Another reason for an animal control unit is highlighted by the view that some local authorities are not always capable of taking care of animals. 

Ms Cürcioğlu gives the example of Yeniboğaziçi Municipality that has attempted to collect unattended dogs from the streets. 

“I had two issues with that,” she says. “Yeniboğaziçi does not have a shelter at the moment. No village without a shelter can collect dogs without making an announcement to the public about where the dogs are going to be placed. 

“Also, the method of collection – luring dogs into metal traps with meat – is unacceptable and poses a risk of injury.”

In addition to an animal control unit, feeding points should be developed for cats and dogs, according to Cürcioğlu, who is “not a fan of closing dogs in shelters” and is against increasing their capacity.

“Lefkosa has capacity for 400 animals, Gazimağusa 400, there are two shelters in Girne with roughly the same capacity, Gönyeli and İskele have 250-300 places each. Increasing this amount would make it harder to manage the shelters. 

“If there are 20 to 25 dogs in one [enclosure] and nobody is supervising them . . . and one of them gets aggressive it can easily end up in chaos that would be hard to control. 

“We have to think like this: shelters end animals’ freedom. For instance, the Lefkoşa shelter is really good, [animals] are sterilised and vaccinated, but there is one thing they are lacking: love. “If these dogs were on the streets and five out of 100 people patted their heads, that would give them more love than what they receive at the shelter. It is hard to recognise each one of them equally in a crowded environment but they really need that.”

For those reasons Ms Cürcioğlu argues for “improved conditions outside as opposed to expanding shelters”. 

“Shelters still have an important function, however, when animals are found they should be sterilised and brought in until their treatments have been completed, after which they can be transferred to feeding points located where there is little traffic.”

Feeding points allow animals to keep their freedom but provide no protection from a range of dangers, Ms Cürcioğlu notes.

“A minimum of 30 road accidents per month are reported to Golden Paws and about eight of those [animals] end up losing their lives,” she says.

Some accidents are reported to other organisations and some are not recorded at all. People involved in such accidents often say that they “immediately leave the scene because they do not want to pay for the [animal’s] medical costs or that they do not have the money. 

“But we continuously announce that they just need to urgently transfer the animal to a veterinarian and NGOs find the money for the expenses anyway,” Ms Cürcioğlu explains.

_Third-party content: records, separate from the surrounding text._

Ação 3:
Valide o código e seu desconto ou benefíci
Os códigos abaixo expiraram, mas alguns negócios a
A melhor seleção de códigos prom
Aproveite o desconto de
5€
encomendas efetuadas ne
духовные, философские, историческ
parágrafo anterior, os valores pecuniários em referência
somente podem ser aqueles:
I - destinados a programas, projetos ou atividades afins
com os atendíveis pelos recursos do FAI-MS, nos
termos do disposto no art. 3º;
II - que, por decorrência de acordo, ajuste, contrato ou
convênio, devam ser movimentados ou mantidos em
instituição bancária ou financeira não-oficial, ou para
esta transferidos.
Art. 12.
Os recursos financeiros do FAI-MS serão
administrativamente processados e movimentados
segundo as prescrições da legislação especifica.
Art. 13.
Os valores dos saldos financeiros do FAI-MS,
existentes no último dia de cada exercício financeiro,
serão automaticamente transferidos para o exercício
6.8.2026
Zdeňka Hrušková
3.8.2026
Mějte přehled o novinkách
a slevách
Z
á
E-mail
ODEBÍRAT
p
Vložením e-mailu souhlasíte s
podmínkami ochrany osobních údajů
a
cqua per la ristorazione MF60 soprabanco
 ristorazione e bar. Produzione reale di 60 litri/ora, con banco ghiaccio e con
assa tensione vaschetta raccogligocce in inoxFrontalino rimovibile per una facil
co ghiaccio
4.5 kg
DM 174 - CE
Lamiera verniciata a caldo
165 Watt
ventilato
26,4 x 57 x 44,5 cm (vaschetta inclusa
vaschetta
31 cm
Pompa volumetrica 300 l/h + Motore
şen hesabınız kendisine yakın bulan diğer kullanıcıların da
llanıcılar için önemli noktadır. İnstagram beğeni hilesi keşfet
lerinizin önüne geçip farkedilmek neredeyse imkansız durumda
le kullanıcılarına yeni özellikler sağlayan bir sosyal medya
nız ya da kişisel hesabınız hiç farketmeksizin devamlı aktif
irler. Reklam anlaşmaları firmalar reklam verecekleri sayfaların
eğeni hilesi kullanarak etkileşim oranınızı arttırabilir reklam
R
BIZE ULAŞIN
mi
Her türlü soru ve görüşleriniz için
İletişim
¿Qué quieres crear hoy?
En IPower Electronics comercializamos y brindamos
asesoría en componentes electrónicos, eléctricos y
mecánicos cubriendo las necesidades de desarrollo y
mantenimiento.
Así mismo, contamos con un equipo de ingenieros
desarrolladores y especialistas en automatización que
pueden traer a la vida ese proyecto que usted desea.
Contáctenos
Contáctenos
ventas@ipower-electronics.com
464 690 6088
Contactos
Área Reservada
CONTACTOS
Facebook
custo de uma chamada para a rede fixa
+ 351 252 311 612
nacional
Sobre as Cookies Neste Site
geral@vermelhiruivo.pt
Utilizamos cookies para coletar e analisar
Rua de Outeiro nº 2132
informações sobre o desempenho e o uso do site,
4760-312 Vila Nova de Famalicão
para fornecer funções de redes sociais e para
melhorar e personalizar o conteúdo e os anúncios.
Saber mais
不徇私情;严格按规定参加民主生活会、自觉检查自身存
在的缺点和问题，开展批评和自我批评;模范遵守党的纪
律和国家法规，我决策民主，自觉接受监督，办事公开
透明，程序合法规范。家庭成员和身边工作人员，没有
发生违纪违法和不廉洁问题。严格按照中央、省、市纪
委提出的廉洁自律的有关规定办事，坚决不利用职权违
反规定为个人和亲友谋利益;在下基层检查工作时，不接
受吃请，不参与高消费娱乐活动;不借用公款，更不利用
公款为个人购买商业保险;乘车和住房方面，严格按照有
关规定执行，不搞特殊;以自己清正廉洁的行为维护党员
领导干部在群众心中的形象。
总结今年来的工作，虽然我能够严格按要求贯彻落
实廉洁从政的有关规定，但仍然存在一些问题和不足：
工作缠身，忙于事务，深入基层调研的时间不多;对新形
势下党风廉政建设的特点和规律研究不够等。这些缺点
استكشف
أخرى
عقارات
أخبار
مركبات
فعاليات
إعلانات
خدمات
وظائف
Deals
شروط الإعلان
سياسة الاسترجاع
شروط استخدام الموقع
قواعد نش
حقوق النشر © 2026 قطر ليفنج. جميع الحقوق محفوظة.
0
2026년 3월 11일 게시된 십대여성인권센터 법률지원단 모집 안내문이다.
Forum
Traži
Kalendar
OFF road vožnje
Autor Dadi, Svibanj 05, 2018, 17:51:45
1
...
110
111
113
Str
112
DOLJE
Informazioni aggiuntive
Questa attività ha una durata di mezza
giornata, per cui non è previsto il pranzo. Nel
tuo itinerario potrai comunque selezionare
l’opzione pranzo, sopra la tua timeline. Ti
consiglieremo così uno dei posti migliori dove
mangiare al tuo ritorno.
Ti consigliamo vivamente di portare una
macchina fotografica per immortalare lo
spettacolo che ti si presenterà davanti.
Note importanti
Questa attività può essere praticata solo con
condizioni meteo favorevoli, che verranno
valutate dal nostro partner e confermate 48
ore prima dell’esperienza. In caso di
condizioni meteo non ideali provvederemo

“In addition, some insurance companies cover animal accidents so people should check with their insurers.” 

On the issue of poisonings, Ms Cürcioğlu says that “Lannate, a poison that is used regularly, has been banned here but people bring it to the island illegally and use it knowing that it causes the internal organs of animals to come apart”. 

According to her, poisonings have been occurring more frequently recently, while road incidents have fallen. 

“I cannot empathise with people who do this to animals, I think they must have mental health problems,” Ms Cürcioğlu says.

“There is nothing to empathise with here because this is murder, there is no difference between murdering a man with a pistol or killing dogs with poison. 

“I can’t believe that people watch the dogs – who get excited because they think they have found food – eat the poison.” 

Golden Paws organises school visits because they believe that education is a solution against a mentality that harms animals.  

Ms Kıral says that poison is “sold like salt and sugar” and that it is “really hard to bring justice to animals that die [from being poisoned]”.

Ms Kıral believes that it will take another 20 years for improvements to be made in the way animals are treated in the TRNC. 

“Our people do not have a culture and environment of loving animals,” she says. “That can only change through education, there is no hope of parents teaching their offspring these values. 

“Be sensitive, please don’t look the other way if you see a sick or injured animal. Do not look the other way and wait for someone else to [help], you are that someone.”